[Problem details] Reproduce every one of the lines below word for word, omitting the pictures from your answer.

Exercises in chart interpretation
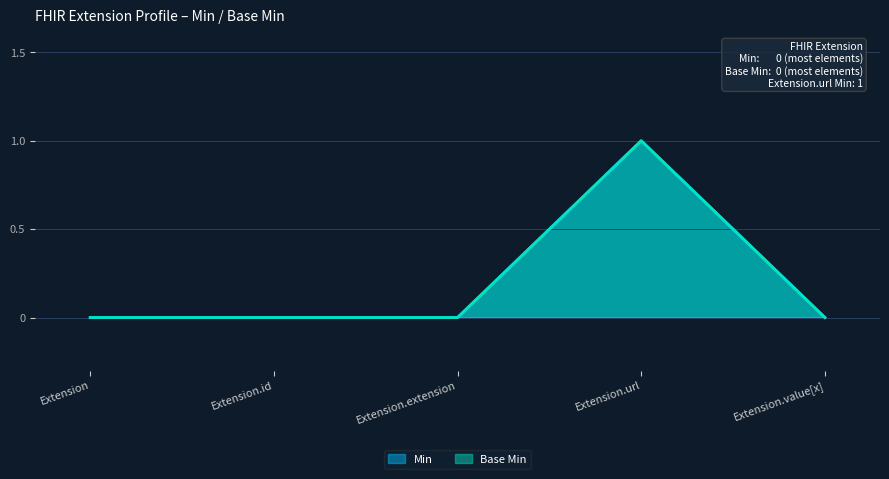

Reading right to left, what are all the values shown in this chart?

Min: Extension.value[x]=0	Extension.url=1	Extension.extension=0	Extension.id=0	Extension=0
Base Min: Extension.value[x]=0	Extension.url=1	Extension.extension=0	Extension.id=0	Extension=0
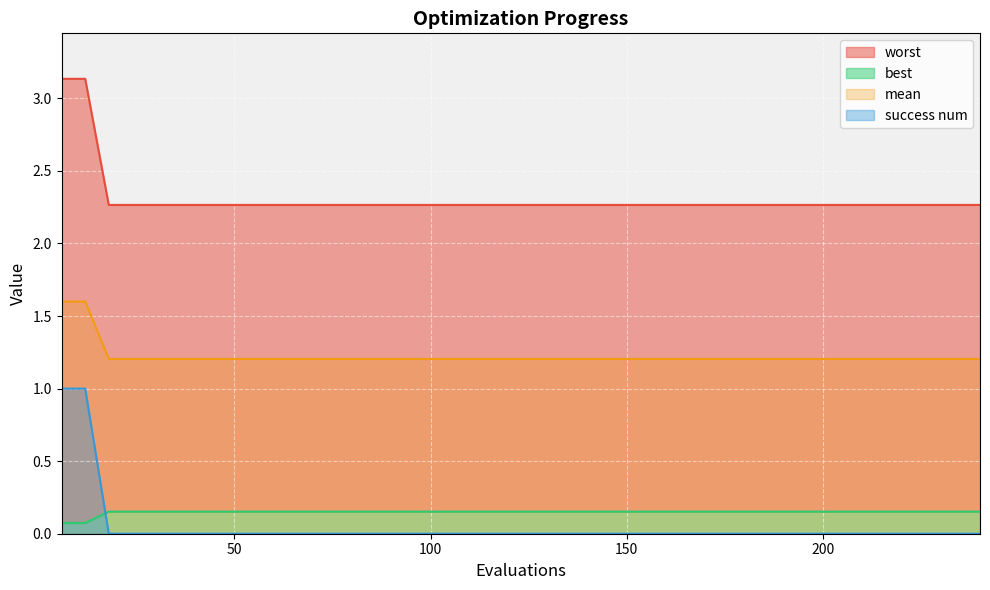

What is the highest value of the mean series?

1.6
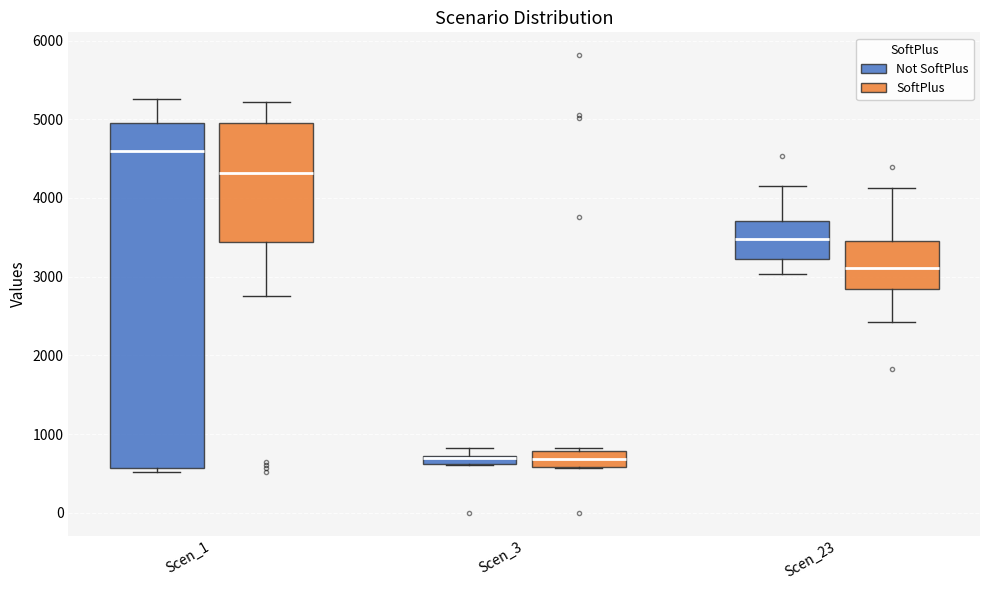

Which box has the highest median line?

Scen_1 (Not SoftPlus)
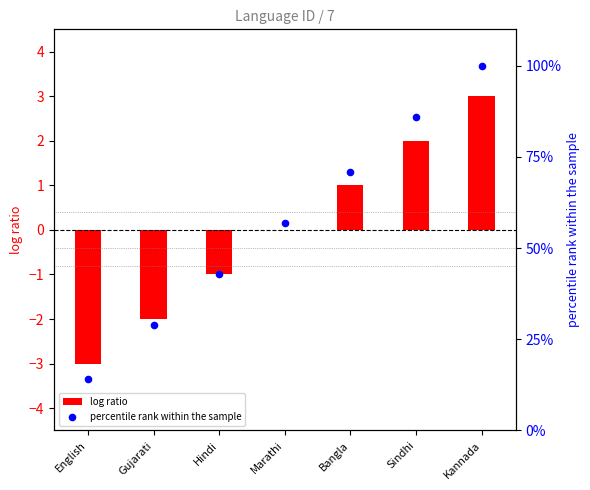

What is the total value across all series at Kannada?

103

[Exercise output]
Reading right to left, what are all the values shown in this chart?

Min: Extension.value[x]=0	Extension.url=1	Extension.extension=0	Extension.id=0	Extension=0
Base Min: Extension.value[x]=0	Extension.url=1	Extension.extension=0	Extension.id=0	Extension=0

What is the highest value of the mean series?

1.6

Which box has the highest median line?

Scen_1 (Not SoftPlus)

What is the total value across all series at Kannada?

103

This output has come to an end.